Dataset extract:
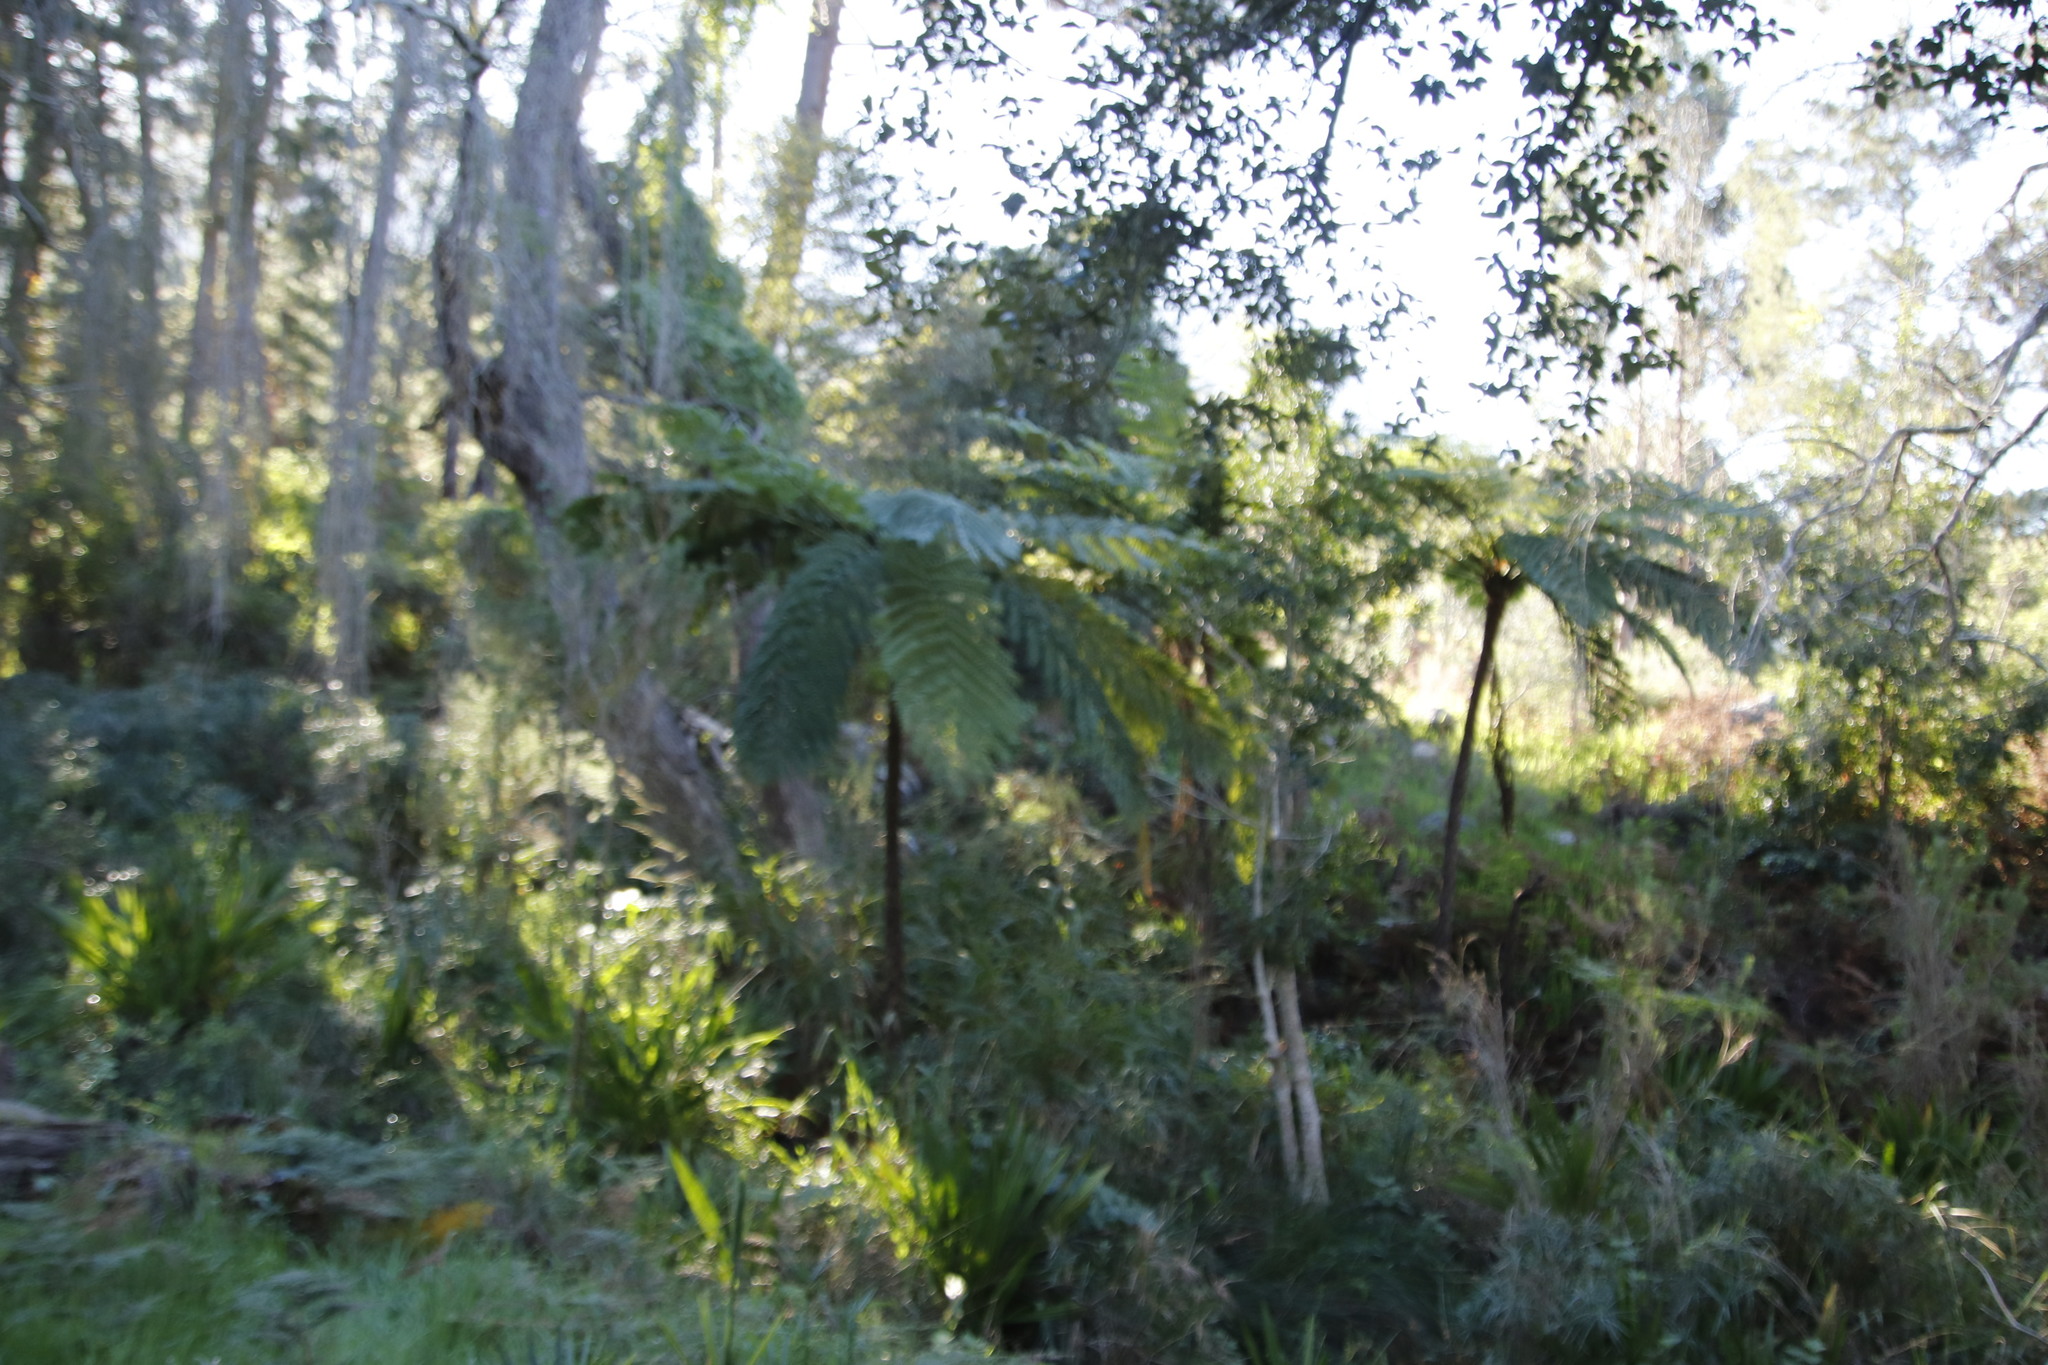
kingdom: Plantae
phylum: Tracheophyta
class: Polypodiopsida
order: Cyatheales
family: Cyatheaceae
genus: Sphaeropteris
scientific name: Sphaeropteris cooperi
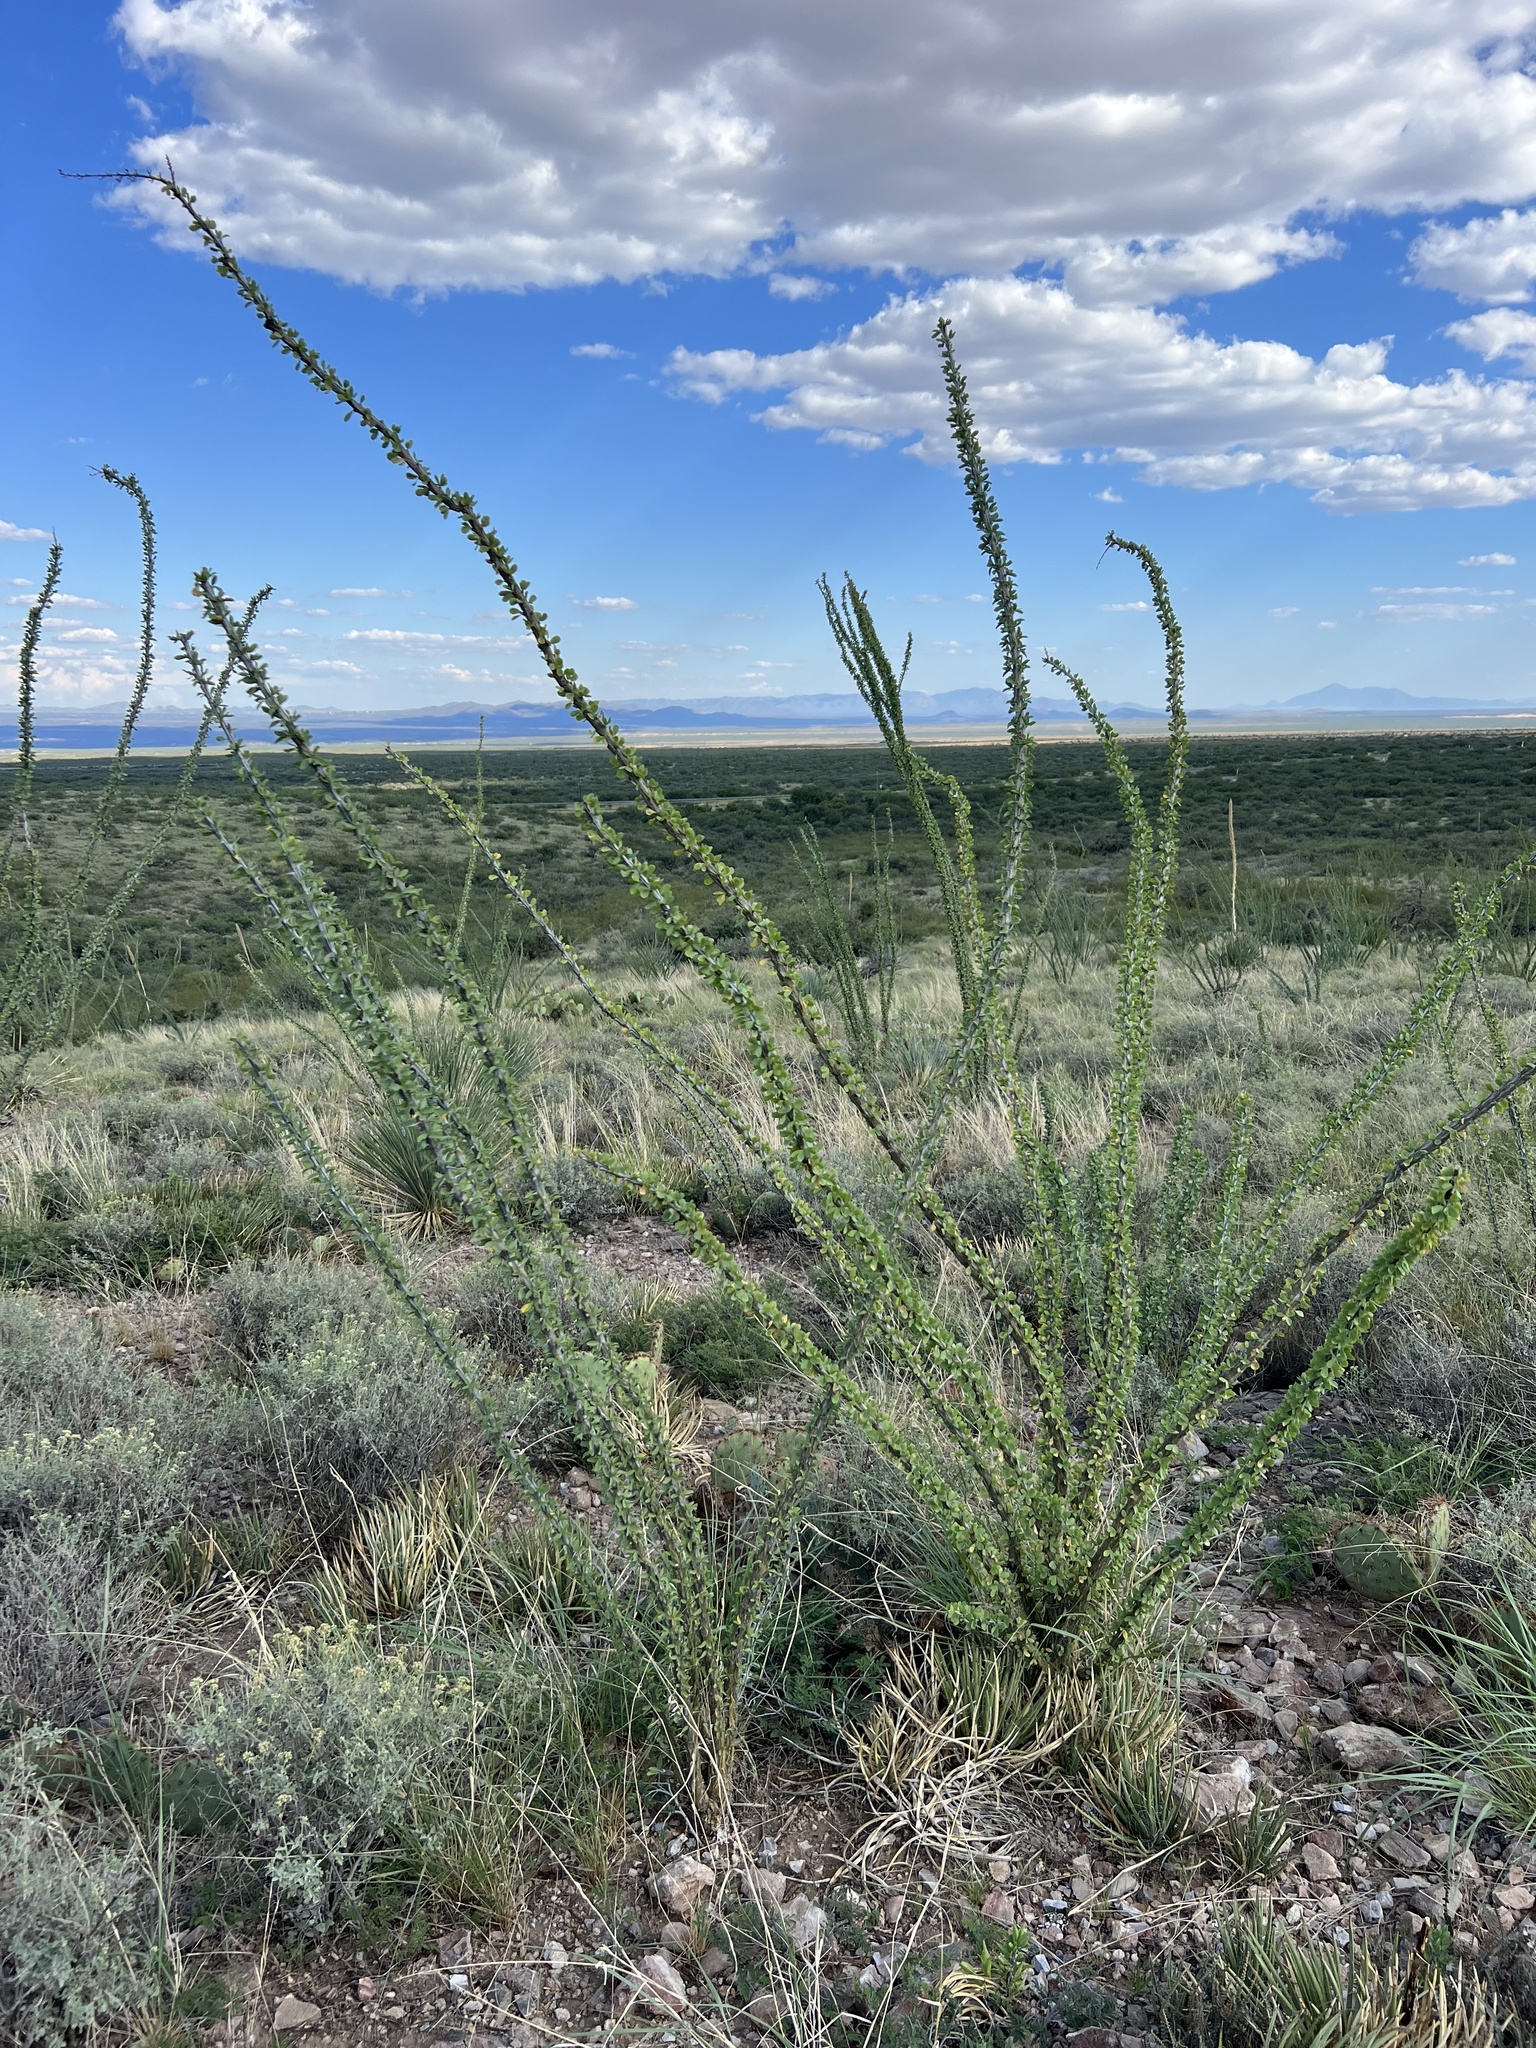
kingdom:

Task:
Rewrite the whole listing as a numbered list, one line per number, without the blank lines and without the pictures.

The completed task:
1. kingdom: Plantae
2. phylum: Tracheophyta
3. class: Polypodiopsida
4. order: Cyatheales
5. family: Cyatheaceae
6. genus: Sphaeropteris
7. scientific name: Sphaeropteris cooperi
8. kingdom:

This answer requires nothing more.